Posted November 9, 2017 1:56 PM

Traffic ticket firm says lawyers unfair

By Curt Anderson
Associated Press legal affairs writer

FORT LAUDERDALE, Fla. — A Florida company that provides a way to resolve traffic tickets using a cellphone or computer filed a lawsuit Wednesday claiming The Florida Bar Association and a more traditional ticket firm are conspiring to shut it down by making false allegations against it.

The company, TIKD, seeks damages of more than $11 million to compensate for lost revenue from the bar and from The Ticket Clinic, a law firm that operates across the country.

TIKD also wants a Miami federal judge to rule that its operations are legal and prevent The Ticket Clinic from filing ethical claims against attorneys with whom TIKD works, CEO Chris Riley said.

Riley said the bar, which regulates the legal profession in Florida, and Ticket Clinic are acting together to shove TIKD out of business and limit consumer choice, by making false allegations that TIKD is practicing law without a license.

TIKD currently operates in parts of Florida, Georgia, Maryland, Virginia, California, and the District of Columbia and plans to expand into at least 30 states altogether, he said.

“Their behavior is anticompetitive. It’s anti-consumer. The two of them are acting together to remove TIKD from the marketplace,” Riley said.

He described the product his company offers as “technology and innovation solving a very common and difficult problem for people.”
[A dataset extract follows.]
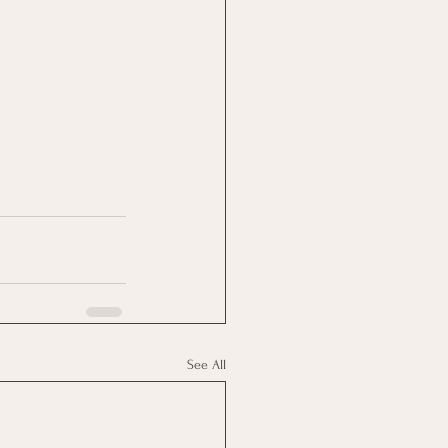
See All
Florida bar spokeswoman Karen Kirksey declined to comment.

Ticket Clinic CEO Mark Gold said he wanted to review the lawsuit before commenting.

TIKD, which launched in February, works this way in Florida: A driver who gets a traffic ticket can contact the company on a cellphone and be offered a one-time charge below the amount of the ticket.

TIKD connects the driver with an independent attorney for no additional costs or fees and the attorney handles the case without the driver having to appear in court.

If the ticket is not dismissed, TIKD pays any fines, and if the driver gets points on his or her license, TIKD will fully refund the one-time charge. The attorneys are not employees of TIKD but are paid a flat rate per case, the company said. Drivers also can pay the one-time charge in installments.

About 7,000 drivers have used the service so far, and have saved an average of $30 per ticket, the company said in an e-mailed statement.

According to the lawsuit, The Ticket Clinic filed a complaint earlier this year with the bar, which launched an investigation into claims TIKD was engaged in the unlicensed practice of law.

In addition, the lawsuit says, Ticket Clinic attorneys began filing grievances against individual attorneys who worked with TIKD, threatening to try to have them disbarred — forcing some to drop their affiliation with TIKD.

“TIKD is challenging the legal profession, which has an unfortunate history of putting the interests of its members ahead of the interests of consumers,” said TIKD’s lead attorney Ramon Abadin, a past president of the Florida bar.

“The Florida bar has an obligation to help make legal services accessible and affordable to everyone, but its treatment of TIKD is reducing access, not increasing it.”

Although the bar investigation is ongoing, the TIKD lawsuit says a staff opinion has surfaced raising concerns that the company is engaged in the unlicensed practice of law and other unethical conduct.